“Our Govt’s Aim Is To Empower the Common Man – The Man on the Street; Planning Electric Cars At Zero-Down Payment And With A Pay-Back Period of 7-8 years For The Common Man Of India : Piyush Goyal
How about the idea of not being able to visit the petrol pumps every second day to fuel your cars and instead ride in style by simply plugging in to re-charge your cars?
Sounds interesting, isn’t it.
And also imagine the impact it will have on your pockets when you no longer have to worry about the monthly fuel outgo. Eyes already popping out? Yes, you indeed read it right.
Electric cars are being planned for all classes of consumers in India.
“Prime Minister Modi has been very concerned about the environment.

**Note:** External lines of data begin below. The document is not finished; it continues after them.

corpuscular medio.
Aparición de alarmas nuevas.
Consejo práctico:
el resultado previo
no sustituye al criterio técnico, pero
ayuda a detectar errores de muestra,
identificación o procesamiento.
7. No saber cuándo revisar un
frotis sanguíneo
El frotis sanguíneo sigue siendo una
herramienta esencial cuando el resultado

We believe that as the days progress and renewable energy becomes more attractive coupled with cost of storage falling in the years to come (this will help us reduce coal-based power plants in the future), we should simultaneously see how we can bring down the expanding demand for petroleum products. So it’s a 360 degree approach to bring down all fossil fuels, going forward. Electric vehicles, particularly on the passenger side, is something which is very much doable. Costs are falling and as storage costs fall and electric cars are made at a larger scale, our estimates demonstrate that we will be able to pay back the costs of the car in 7 or 8 years,” power, coal and RE minister, Piyush Goyal told EnergyInfraPost.com in an Exclusive Interview.
Goyal said the introduction of electric cars in India will reduce its dependence on costlier petroleum products.
“From the savings of petroleum or diesel imports vis-a-vis the lower costs of electricity will power the car and at the same time while we help the environment, we will also be saving a lot of money for the consumers of India. So all our programs are focused on how we can empower the common man and the man at the street,” Goyal added.
India spends a whopping over $100 billion (or Rs 65000 crore) every year on imports of oil and petroleum products. One of the ongoing efforts of the Mod government is to reduce this burden on account of oil imports.
The focus of the Narendra Modi government on renewable energy, making it an affordable and clean source of power, is slowly but steadily changing the energy dynamics of India. After the massive success of the LED Bulbs program in India—a move that has seen India’s share in the global LED market grow from a mere 0.1% to as much as 12% in less than 12 months and the cost of procurement of a LED bulb fall from over Rs 300 to less than Rs 55 at present, plans are now afoot to launch affordable electric cars in India.
Talking on the timelines, the minister said, “Well I think we should plan to do this by 2030 but all this is still at a very preliminary and concept stage. But we have got some small teams working and exploring the availability of products so that we can scale up such a program.”
If there will be any partners from the Industry assisting the government in this program, Goyal said, “It is too early to comment on this but we are open to all sorts of ideas.”
“The government is trying to arrange funds for such an initiative…..A group has been formed under Union Road Transport and Highways Minister Nitin Gadkari. Petroleum Minister Dharmendra Pradhan, Minister of State for Environment and Forests Prakash Javadekar and myself as part of this group. Discussions are going on on whether India can become a nation with 100 percent electricity run vehicles by 2030.”